WHAT THE TASK ASKS:
How many lines in the rows below contain the string "Criminal"? Case counts, so a line with the word in different capitalization does not qualify; reply with the number only.

Figure understanding tasks:
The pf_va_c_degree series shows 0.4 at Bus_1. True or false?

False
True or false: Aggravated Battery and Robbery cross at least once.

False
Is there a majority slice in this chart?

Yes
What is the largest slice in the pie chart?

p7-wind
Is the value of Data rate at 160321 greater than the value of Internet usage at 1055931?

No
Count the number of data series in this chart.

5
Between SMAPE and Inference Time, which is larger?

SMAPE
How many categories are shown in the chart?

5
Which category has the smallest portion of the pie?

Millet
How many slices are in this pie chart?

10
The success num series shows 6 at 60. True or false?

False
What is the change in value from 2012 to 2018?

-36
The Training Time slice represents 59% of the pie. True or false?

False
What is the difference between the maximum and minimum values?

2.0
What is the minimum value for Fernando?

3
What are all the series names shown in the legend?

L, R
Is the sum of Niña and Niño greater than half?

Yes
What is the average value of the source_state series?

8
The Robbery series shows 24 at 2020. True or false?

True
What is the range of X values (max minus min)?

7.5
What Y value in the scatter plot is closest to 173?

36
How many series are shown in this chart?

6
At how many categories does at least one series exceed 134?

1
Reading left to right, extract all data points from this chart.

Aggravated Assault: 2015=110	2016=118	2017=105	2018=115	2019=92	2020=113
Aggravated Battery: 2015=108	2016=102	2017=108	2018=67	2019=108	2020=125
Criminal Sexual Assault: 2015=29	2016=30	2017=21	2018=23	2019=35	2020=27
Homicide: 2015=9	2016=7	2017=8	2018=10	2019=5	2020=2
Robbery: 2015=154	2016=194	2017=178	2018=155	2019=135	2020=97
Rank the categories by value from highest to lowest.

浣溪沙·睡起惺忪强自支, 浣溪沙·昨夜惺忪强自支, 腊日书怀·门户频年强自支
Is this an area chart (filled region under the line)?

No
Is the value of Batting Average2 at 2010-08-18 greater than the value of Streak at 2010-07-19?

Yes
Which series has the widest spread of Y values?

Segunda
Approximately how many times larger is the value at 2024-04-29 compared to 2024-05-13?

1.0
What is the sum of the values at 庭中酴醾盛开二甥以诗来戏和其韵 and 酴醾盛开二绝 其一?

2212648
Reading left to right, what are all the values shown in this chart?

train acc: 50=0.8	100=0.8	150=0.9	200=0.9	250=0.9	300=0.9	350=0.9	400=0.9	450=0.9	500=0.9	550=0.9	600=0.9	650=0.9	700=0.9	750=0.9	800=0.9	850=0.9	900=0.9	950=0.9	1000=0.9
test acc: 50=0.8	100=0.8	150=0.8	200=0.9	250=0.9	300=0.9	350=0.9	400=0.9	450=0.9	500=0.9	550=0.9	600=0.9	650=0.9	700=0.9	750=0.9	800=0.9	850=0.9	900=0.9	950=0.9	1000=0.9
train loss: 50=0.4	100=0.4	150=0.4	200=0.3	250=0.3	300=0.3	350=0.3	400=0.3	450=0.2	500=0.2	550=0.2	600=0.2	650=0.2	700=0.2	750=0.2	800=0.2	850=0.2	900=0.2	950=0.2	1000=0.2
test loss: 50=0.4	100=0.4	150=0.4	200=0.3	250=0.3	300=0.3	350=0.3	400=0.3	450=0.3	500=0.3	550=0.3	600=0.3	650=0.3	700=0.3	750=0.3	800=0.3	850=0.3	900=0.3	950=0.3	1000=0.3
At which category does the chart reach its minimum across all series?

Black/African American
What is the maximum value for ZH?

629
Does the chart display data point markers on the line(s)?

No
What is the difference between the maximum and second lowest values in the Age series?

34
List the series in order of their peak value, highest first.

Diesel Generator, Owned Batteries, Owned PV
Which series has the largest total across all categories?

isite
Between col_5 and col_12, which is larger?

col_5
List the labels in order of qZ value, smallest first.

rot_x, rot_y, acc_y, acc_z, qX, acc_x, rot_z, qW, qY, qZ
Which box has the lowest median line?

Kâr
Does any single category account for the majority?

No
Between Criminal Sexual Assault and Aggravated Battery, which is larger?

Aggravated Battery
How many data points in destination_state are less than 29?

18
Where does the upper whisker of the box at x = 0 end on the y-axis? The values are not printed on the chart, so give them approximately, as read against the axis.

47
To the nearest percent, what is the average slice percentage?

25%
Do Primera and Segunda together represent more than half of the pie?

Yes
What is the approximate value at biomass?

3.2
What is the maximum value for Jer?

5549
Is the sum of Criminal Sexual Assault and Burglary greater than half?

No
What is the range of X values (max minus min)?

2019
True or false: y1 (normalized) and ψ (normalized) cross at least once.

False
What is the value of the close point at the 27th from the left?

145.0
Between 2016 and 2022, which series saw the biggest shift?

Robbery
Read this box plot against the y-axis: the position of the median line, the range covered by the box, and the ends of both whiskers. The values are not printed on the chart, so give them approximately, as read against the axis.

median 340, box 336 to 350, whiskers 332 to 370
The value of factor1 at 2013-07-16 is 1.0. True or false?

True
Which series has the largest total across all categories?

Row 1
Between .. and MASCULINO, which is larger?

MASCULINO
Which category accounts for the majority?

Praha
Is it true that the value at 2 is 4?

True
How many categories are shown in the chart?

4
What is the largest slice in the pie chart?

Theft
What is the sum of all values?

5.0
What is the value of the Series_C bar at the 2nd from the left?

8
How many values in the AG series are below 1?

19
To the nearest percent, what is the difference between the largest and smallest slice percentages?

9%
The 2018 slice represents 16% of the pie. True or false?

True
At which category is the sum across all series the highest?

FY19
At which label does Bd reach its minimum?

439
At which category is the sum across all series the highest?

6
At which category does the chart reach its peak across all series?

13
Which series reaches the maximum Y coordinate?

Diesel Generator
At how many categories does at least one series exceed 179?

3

RESULT OF THIS TASK:
3